▸ **本文抜粋**:
==*==
中国の研究者がゲノム編集の技術を使って双子の女児を誕生させた、と発表して世界的な批判を浴びている。この事態に対し、ゲノム編集に関わる国内の代表的研究者で構成する「日本ゲノム編集学会」(会長:山本卓・広島大学大学院理学研究科教授)が、「発表が事実とすれば倫理規範上も大きな問題で国際的な指針にも違反した行為に強い懸念を表面する」とした声明をこのほど公表した。
声明は11月30日付。中国・南方科技大学の賀 建奎(Jiankui He)副教授がゲノム編集の技術を施して受精卵から双子の女児を誕生させた、と発表したことを受けて日本ゲノム編集学会がまとめた。声明は「当学会としても事実かどうか確認が取れていない」とした上で「ゲノム編集技術、特に(新技術として注目されている)『クリスパー・キャス9』技術は、まだ開発されて間もない技術であり、人体での安全性や有効性を確認する基礎研究が進行中だ。このような現状で所属大学や国の審査プロセスを経ることなくゲノム編集を実施してヒトを誕生させたことが事実であれば倫理規範上も大きな問題がある」と指摘した。
声明はさらに「日本ゲノム編集学会としては中国を含めた国際的な指針にも違反する行為に強い懸念を表明する」「本件が事実であるかの確認も含めて、厳密かつ透明性のある調査が行われ、中国関係当局からしかるべき対応が取られることを望む」「ゲノム編集は多くの可能性を有する革新的な技術であり、使用する研究者は高い倫理観をもって適切に責任をもつことを改めて自覚すべき」としている。
中国の賀副教授は、エイス感染者の父親から子どもへの感染を防ぐための行為だった、と主張している。今回の日本ゲノム編集学会の声明には解説も付いている。解説は「論文や学会発表が行われていないので推定も含まれる」と断った上で、賀副教授はゲノム編集に「クリスパー・キャス9」技術を使用。エイズウイルスが人間に感染するために必要な免疫細胞の受容体「CCR5」の遺伝子を改変して破壊した、とみている。
解説はさらに、ゲノム編集の「ZFN(ジンクフィンガー・ヌクレア−ゼ)」と呼ばれる技術を用い、CCR5遺伝子を欠失するよう体細胞遺伝子を改変する臨床試験が米国で既に実施されていることを紹介し、子孫に影響を及ぼす受精卵にゲノム編集を応用した意図に疑問を投げかけている。
==*==
▸ **提供情報**:
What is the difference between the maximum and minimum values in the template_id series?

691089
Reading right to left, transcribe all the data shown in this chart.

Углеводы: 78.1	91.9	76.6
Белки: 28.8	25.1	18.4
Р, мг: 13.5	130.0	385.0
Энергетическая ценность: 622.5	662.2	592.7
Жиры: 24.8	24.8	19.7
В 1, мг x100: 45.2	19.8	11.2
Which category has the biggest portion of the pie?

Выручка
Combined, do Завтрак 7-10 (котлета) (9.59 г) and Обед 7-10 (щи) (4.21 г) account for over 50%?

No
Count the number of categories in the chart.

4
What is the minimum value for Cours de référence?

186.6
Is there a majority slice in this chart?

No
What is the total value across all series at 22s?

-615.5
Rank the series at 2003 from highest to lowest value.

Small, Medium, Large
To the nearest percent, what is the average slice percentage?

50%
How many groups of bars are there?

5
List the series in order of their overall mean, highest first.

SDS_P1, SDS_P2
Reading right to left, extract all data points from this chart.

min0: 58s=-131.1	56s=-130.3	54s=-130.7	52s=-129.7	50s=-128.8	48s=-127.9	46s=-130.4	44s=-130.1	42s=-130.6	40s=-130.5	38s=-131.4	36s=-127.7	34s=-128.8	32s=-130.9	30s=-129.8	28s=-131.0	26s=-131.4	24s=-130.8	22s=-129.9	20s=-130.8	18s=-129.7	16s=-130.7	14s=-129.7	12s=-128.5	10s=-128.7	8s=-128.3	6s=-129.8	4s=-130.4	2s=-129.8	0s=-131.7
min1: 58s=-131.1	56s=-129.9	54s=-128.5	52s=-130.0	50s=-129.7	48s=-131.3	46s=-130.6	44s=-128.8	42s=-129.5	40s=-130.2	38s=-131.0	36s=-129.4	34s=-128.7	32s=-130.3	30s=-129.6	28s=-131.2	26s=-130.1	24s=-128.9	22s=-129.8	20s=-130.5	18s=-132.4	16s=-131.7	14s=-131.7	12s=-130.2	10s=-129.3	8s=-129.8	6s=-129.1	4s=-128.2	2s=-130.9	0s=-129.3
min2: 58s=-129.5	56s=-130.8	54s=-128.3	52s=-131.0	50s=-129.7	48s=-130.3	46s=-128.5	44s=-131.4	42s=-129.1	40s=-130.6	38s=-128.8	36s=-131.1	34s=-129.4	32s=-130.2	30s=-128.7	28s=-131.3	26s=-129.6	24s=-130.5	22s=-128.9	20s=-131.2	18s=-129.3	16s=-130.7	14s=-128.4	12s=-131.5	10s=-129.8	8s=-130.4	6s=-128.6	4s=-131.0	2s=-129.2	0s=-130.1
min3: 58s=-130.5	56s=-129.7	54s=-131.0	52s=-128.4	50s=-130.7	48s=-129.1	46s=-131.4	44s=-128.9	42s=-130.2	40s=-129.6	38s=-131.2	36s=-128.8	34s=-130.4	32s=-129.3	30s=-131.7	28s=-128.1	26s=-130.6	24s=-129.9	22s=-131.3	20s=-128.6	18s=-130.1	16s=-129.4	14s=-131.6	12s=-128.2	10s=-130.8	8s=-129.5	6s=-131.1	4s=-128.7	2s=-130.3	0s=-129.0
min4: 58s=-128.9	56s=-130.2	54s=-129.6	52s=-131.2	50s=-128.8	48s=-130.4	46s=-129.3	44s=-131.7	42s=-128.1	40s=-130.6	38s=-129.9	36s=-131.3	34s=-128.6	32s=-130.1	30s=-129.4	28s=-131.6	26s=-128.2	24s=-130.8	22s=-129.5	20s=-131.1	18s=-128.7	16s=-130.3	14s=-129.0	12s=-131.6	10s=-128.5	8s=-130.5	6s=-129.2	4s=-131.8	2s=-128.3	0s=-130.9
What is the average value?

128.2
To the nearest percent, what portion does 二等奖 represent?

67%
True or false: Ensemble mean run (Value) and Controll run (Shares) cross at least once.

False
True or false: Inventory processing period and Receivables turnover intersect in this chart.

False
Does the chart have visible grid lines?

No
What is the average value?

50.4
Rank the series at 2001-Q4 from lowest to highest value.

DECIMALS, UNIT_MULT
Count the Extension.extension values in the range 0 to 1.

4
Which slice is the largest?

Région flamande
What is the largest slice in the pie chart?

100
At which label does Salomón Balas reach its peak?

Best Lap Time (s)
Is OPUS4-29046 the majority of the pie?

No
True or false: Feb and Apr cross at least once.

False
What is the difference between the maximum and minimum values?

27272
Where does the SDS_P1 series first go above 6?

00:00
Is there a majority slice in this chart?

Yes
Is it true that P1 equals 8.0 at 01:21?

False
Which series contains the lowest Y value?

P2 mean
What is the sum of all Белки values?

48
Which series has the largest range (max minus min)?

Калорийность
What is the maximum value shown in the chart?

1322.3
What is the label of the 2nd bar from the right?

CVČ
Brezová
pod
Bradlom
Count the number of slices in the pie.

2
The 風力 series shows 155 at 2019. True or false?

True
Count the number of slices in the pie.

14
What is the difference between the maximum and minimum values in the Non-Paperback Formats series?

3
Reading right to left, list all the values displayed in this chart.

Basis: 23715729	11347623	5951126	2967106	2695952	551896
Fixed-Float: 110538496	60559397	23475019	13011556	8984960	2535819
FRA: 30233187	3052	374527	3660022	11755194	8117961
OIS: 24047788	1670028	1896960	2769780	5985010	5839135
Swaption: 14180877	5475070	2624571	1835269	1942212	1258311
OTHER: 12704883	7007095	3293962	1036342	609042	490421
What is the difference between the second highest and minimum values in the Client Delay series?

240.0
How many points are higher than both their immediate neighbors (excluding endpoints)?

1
==*==
▸ **必要な作業**:
本文抜粋のうち、「中国の賀副教授は、エイス感染」から始まり「意図に疑問を投げかけている。」で終わる部分を一字一句違えずに書き写してください。 これらの項目は別の出典から取られたものです。

▸ **作業結果**:
中国の賀副教授は、エイス感染者の父親から子どもへの感染を防ぐための行為だった、と主張している。今回の日本ゲノム編集学会の声明には解説も付いている。解説は「論文や学会発表が行われていないので推定も含まれる」と断った上で、賀副教授はゲノム編集に「クリスパー・キャス9」技術を使用。エイズウイルスが人間に感染するために必要な免疫細胞の受容体「CCR5」の遺伝子を改変して破壊した、とみている。
解説はさらに、ゲノム編集の「ZFN(ジンクフィンガー・ヌクレア−ゼ)」と呼ばれる技術を用い、CCR5遺伝子を欠失するよう体細胞遺伝子を改変する臨床試験が米国で既に実施されていることを紹介し、子孫に影響を及ぼす受精卵にゲノム編集を応用した意図に疑問を投げかけている。